I’m in Luxembourg for a full week of infosec events. It started today with the MISP summit. It was already the fifth edition and, based on the number of attendees, the tool is getting more and more popularity. The event started with a recap of what happened since the last edition. It was a pretty busy year with many improvements, add-ons. More and more people contribute to the project.
MISP is not only a tool but other parallel projects try to improve the sharing of information. There is a project to become the European sharing standard. Another evidence that the product is really used and alive: Nine CVE’s were disclosed in 2019. On the Github repository, 331 people contributed to the MISP project:
I liked the way it was organized: The schedule was based on small talks (20 minutes max) with straight to the point content: improvements, integration or specific use-cases.
The first one was a review of the MISP users’ feelings about the platform. Based on a survey, statistics were generated. Not many people replied to the survey but results look interesting. The conclusions are that MISP is used by skilled people but they consider the tool complex to use. The survey was provided to people who attended a MISP training organized in Luxembourg. It could be a good idea to collect data from more people.
There were two presentations about performance improvements. People dived into the code to find how to optimize the sharing process or to optimize the comparison of IOC’s (mainly malware samples). Other presentations covered ways to improve some features like Sightings.
New releases of MISP introduce new features. The decaying of IOC’s was introduced one month ago and looks very interesting. There was a presentation from the team about this feature but there was also another one from a CERT that implemented its own model to expire IOC’s.
MISP is a nice tool but it must be interconnected to your existing toolbox. One of the presentations covered the integration of MISP with Maltego to build powerful investigation graphs.

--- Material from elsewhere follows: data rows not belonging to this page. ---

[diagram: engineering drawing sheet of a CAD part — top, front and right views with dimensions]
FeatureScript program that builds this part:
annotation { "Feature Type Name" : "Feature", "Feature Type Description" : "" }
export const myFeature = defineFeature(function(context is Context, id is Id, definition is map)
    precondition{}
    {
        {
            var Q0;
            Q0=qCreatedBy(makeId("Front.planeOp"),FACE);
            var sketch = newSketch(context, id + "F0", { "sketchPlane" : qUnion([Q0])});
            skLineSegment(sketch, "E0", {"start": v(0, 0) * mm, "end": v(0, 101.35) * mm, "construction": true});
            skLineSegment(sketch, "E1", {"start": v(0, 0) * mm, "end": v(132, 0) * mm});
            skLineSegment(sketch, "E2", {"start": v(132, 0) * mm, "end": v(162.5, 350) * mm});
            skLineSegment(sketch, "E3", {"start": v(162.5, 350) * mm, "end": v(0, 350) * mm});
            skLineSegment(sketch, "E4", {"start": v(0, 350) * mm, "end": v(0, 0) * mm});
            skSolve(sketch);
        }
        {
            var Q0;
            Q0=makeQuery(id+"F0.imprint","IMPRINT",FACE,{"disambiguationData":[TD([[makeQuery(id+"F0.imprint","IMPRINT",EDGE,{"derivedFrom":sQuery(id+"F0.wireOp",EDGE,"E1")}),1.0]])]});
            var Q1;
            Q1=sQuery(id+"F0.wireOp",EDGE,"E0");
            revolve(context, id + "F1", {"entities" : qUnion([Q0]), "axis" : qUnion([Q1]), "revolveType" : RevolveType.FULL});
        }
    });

Integration with WHIDS (Windows Host IDS). It relies on Sysmon. It correlates events, detects and reacts (dump file, dump process or dump registry). Gene is the detection engine behind WHIDS. It can be seen as a YARA tool for Windows events. MISP support was recently added with some challenges like performance (huge number of IOC’s).
EclecticIQ presented how their platform can be used with MISP. They created a MISP extension to perform enrichment.
TICK – Threat Intelligence Contextualization Knowledgebase by the KPN SRT. The KPN guys explained how they enrich SOC incidents with some context. I liked the use of Certificate Transparency Monitoring. The goal is to use MISP as a central repository to distribute their IOC’s to 3rd parties.
Another presentation that got my attention was about deploying MISP in the cloud. At first, this looks tricky but the way it was implemented is nice. The presentation was based on AWS but any cloud provider could be used. Fully automatic, with load-balancers, self-provisioning. Great project!
Finally, the day ended with some changes that are in the pipe for upcoming MISP releases. Some old code will be dropped, revamping of the web UI, migration to most recent versions of PHP, Python & more!
Thanks to an event like this one, you quickly realize that the MISP project became mature and that many organizations are using it on a daily basis (like I do).
[Update] Talks have been recorded. I presume that they will be online soon with presentations as well. Check the website.